Below are records; the lines starting at the one with "是在支付网关的收银台进行的支付。它生成一个唯一的 ID，称为交易 ID。" and ending at the one with "2. **데이터 처리 및 데이터셋" must be reproduced exactly, both included. Pictures must not appear.

[Saved data entries]
══════════════════════════════

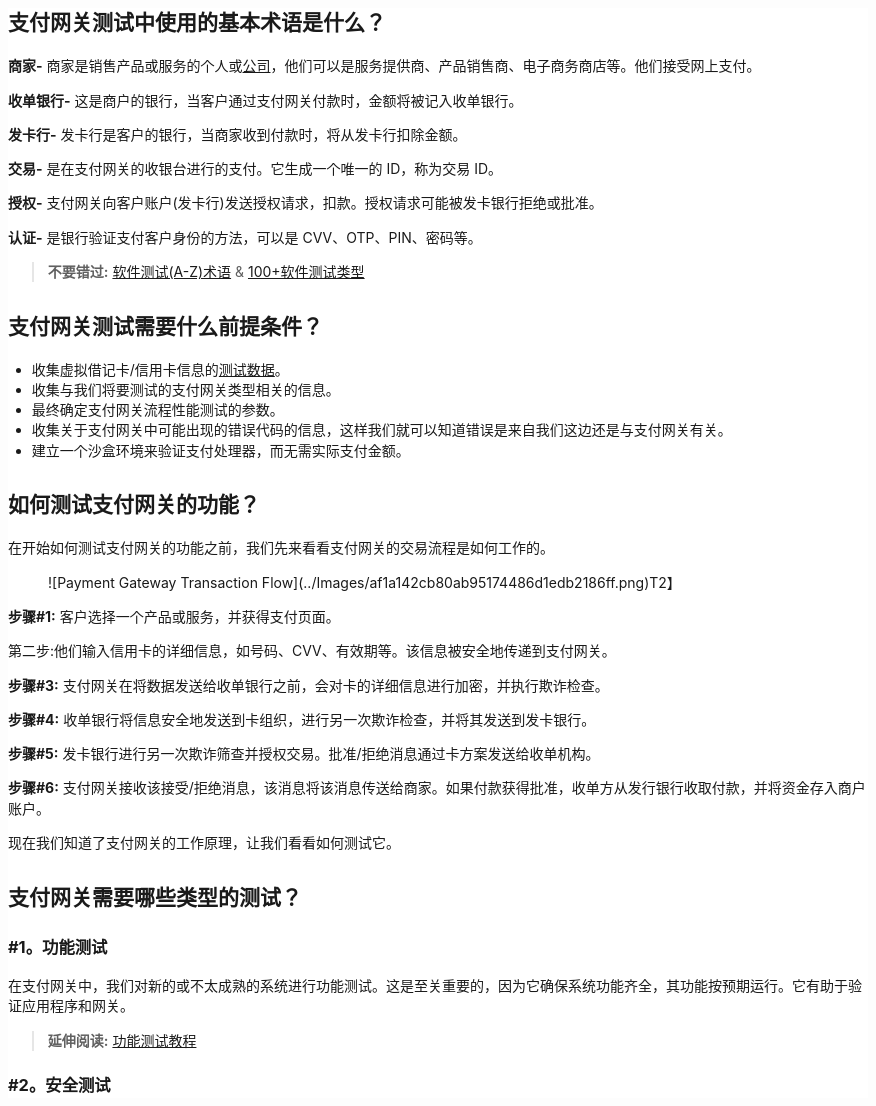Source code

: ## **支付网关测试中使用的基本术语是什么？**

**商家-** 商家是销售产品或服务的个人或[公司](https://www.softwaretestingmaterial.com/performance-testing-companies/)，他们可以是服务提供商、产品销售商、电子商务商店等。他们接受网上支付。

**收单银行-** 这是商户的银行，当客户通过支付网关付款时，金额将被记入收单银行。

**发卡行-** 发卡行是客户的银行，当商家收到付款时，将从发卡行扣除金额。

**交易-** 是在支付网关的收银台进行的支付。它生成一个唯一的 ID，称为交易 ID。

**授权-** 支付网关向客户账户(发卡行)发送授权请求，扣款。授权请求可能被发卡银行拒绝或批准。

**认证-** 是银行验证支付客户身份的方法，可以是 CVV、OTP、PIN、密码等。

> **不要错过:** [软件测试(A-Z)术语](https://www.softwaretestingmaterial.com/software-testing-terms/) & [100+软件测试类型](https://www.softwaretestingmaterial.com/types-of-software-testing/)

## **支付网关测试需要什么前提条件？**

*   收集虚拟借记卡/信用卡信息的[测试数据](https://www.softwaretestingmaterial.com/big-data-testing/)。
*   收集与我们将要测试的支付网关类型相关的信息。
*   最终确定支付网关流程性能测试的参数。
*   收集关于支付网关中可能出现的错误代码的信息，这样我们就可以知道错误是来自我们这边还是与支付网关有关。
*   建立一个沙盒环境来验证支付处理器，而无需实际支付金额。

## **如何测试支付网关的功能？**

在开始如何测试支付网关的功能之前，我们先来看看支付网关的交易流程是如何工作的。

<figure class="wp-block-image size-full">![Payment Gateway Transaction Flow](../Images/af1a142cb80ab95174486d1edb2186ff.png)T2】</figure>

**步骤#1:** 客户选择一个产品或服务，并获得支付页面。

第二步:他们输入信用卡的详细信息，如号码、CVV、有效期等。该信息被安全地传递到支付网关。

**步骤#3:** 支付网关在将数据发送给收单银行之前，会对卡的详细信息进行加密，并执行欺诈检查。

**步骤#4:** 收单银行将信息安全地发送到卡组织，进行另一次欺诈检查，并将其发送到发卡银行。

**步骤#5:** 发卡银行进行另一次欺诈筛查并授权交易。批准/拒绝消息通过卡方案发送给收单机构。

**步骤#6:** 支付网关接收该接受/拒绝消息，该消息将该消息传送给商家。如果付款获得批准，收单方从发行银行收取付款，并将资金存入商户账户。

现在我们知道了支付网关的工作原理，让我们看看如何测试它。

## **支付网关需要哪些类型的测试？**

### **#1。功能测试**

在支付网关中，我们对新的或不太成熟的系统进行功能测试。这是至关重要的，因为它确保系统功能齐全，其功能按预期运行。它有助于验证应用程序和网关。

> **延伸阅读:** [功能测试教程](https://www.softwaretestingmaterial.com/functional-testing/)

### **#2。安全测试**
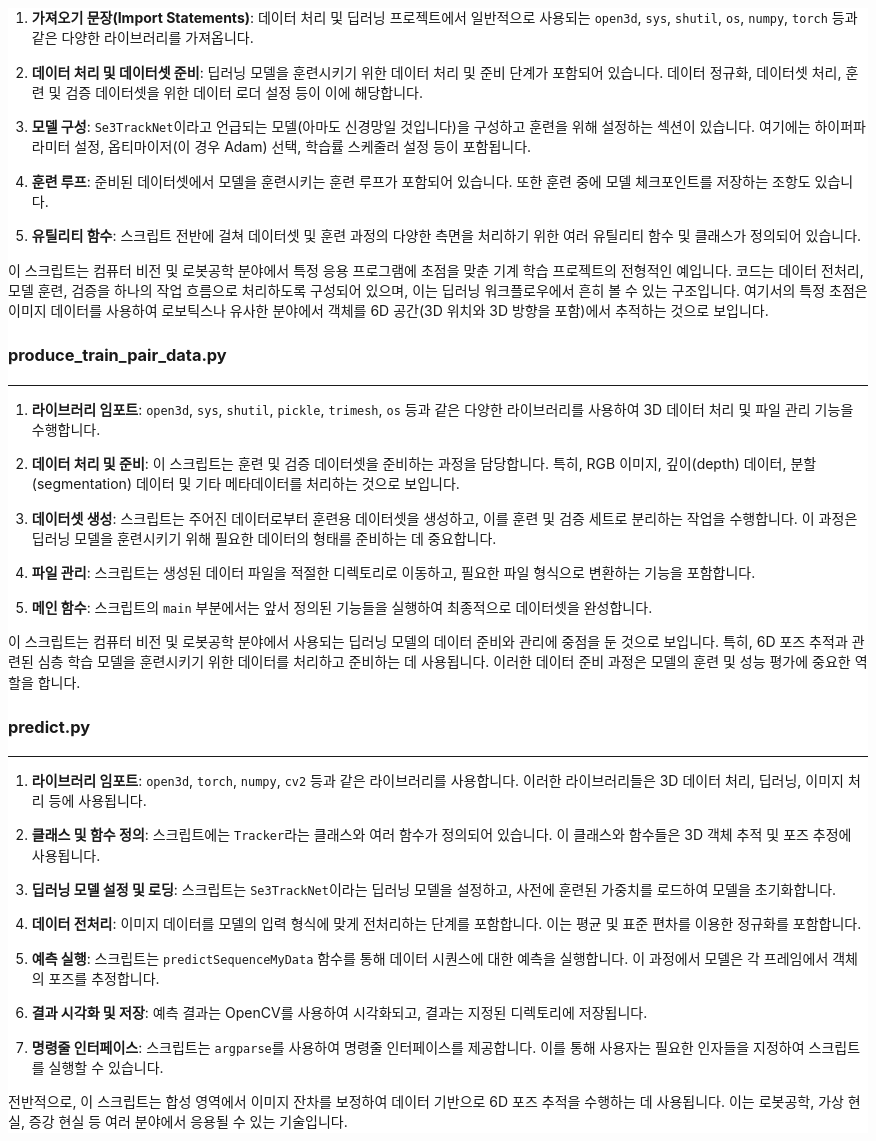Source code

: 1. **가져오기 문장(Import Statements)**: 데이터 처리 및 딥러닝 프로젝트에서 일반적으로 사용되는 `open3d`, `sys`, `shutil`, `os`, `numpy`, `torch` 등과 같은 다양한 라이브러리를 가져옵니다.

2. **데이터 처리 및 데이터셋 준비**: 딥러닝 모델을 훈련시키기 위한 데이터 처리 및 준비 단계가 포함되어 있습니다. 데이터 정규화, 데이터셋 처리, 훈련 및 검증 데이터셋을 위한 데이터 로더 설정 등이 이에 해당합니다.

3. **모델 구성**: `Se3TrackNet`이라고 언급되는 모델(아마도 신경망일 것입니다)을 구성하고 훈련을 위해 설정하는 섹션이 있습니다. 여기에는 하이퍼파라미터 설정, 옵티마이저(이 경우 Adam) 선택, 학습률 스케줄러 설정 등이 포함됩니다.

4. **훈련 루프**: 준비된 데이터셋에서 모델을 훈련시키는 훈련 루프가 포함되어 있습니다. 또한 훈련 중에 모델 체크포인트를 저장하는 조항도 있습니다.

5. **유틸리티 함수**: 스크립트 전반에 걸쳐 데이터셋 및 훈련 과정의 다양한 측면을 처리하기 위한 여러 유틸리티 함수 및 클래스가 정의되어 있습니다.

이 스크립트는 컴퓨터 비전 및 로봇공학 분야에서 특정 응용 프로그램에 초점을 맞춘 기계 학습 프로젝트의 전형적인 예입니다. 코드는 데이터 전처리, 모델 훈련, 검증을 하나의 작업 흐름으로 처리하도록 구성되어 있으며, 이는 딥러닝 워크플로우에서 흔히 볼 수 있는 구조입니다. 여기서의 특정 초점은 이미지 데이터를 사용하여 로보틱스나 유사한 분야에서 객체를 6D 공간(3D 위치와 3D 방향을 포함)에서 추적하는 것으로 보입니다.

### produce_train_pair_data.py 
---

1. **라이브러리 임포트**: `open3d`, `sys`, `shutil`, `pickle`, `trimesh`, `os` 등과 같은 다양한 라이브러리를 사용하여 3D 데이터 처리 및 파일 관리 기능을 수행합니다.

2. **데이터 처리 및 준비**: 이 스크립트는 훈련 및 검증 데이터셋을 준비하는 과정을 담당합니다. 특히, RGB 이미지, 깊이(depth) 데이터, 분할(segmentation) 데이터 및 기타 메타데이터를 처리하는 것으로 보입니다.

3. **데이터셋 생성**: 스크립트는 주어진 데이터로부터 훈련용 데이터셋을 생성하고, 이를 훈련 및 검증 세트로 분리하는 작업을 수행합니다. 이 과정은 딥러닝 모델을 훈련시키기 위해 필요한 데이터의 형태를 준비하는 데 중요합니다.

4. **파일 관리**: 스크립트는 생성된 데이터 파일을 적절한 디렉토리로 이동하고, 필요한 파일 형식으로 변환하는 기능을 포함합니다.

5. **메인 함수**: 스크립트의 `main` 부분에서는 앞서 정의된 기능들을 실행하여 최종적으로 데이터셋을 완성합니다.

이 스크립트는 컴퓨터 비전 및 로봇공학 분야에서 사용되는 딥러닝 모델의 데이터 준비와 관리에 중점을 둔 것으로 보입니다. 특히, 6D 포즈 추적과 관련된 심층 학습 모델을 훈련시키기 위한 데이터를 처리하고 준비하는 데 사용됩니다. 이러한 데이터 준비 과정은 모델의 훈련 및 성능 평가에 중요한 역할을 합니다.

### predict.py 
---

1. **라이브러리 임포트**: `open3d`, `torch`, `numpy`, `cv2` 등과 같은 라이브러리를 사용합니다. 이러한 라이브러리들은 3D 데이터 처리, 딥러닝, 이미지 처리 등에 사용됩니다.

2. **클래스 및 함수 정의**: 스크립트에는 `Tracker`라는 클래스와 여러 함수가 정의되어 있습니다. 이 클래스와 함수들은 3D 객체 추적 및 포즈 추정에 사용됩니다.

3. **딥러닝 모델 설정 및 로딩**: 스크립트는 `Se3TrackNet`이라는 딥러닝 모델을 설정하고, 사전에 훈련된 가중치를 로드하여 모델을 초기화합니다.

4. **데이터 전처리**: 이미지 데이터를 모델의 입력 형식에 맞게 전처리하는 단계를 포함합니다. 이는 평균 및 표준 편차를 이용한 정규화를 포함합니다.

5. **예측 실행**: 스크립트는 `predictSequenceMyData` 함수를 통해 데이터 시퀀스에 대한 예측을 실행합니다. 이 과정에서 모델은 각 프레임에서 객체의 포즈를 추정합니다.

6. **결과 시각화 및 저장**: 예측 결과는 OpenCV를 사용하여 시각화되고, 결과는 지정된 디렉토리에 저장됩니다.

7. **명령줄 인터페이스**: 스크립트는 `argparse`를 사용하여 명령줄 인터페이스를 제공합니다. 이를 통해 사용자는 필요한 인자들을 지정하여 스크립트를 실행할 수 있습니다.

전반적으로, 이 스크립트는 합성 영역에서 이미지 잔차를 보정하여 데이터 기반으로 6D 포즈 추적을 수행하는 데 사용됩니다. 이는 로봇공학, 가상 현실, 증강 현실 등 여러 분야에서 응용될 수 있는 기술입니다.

══════════════════════════════

• **Completed task**:
**交易-** 是在支付网关的收银台进行的支付。它生成一个唯一的 ID，称为交易 ID。

**授权-** 支付网关向客户账户(发卡行)发送授权请求，扣款。授权请求可能被发卡银行拒绝或批准。

**认证-** 是银行验证支付客户身份的方法，可以是 CVV、OTP、PIN、密码等。

> **不要错过:** [软件测试(A-Z)术语](https://www.softwaretestingmaterial.com/software-testing-terms/) & [100+软件测试类型](https://www.softwaretestingmaterial.com/types-of-software-testing/)

## **支付网关测试需要什么前提条件？**

*   收集虚拟借记卡/信用卡信息的[测试数据](https://www.softwaretestingmaterial.com/big-data-testing/)。
*   收集与我们将要测试的支付网关类型相关的信息。
*   最终确定支付网关流程性能测试的参数。
*   收集关于支付网关中可能出现的错误代码的信息，这样我们就可以知道错误是来自我们这边还是与支付网关有关。
*   建立一个沙盒环境来验证支付处理器，而无需实际支付金额。

## **如何测试支付网关的功能？**

在开始如何测试支付网关的功能之前，我们先来看看支付网关的交易流程是如何工作的。

<figure class="wp-block-image size-full">![Payment Gateway Transaction Flow](../Images/af1a142cb80ab95174486d1edb2186ff.png)T2】</figure>

**步骤#1:** 客户选择一个产品或服务，并获得支付页面。

第二步:他们输入信用卡的详细信息，如号码、CVV、有效期等。该信息被安全地传递到支付网关。

**步骤#3:** 支付网关在将数据发送给收单银行之前，会对卡的详细信息进行加密，并执行欺诈检查。

**步骤#4:** 收单银行将信息安全地发送到卡组织，进行另一次欺诈检查，并将其发送到发卡银行。

**步骤#5:** 发卡银行进行另一次欺诈筛查并授权交易。批准/拒绝消息通过卡方案发送给收单机构。

**步骤#6:** 支付网关接收该接受/拒绝消息，该消息将该消息传送给商家。如果付款获得批准，收单方从发行银行收取付款，并将资金存入商户账户。

现在我们知道了支付网关的工作原理，让我们看看如何测试它。

## **支付网关需要哪些类型的测试？**

### **#1。功能测试**

在支付网关中，我们对新的或不太成熟的系统进行功能测试。这是至关重要的，因为它确保系统功能齐全，其功能按预期运行。它有助于验证应用程序和网关。

> **延伸阅读:** [功能测试教程](https://www.softwaretestingmaterial.com/functional-testing/)

### **#2。安全测试**
Source code

: 1. **가져오기 문장(Import Statements)**: 데이터 처리 및 딥러닝 프로젝트에서 일반적으로 사용되는 `open3d`, `sys`, `shutil`, `os`, `numpy`, `torch` 등과 같은 다양한 라이브러리를 가져옵니다.

2. **데이터 처리 및 데이터셋 준비**: 딥러닝 모델을 훈련시키기 위한 데이터 처리 및 준비 단계가 포함되어 있습니다. 데이터 정규화, 데이터셋 처리, 훈련 및 검증 데이터셋을 위한 데이터 로더 설정 등이 이에 해당합니다.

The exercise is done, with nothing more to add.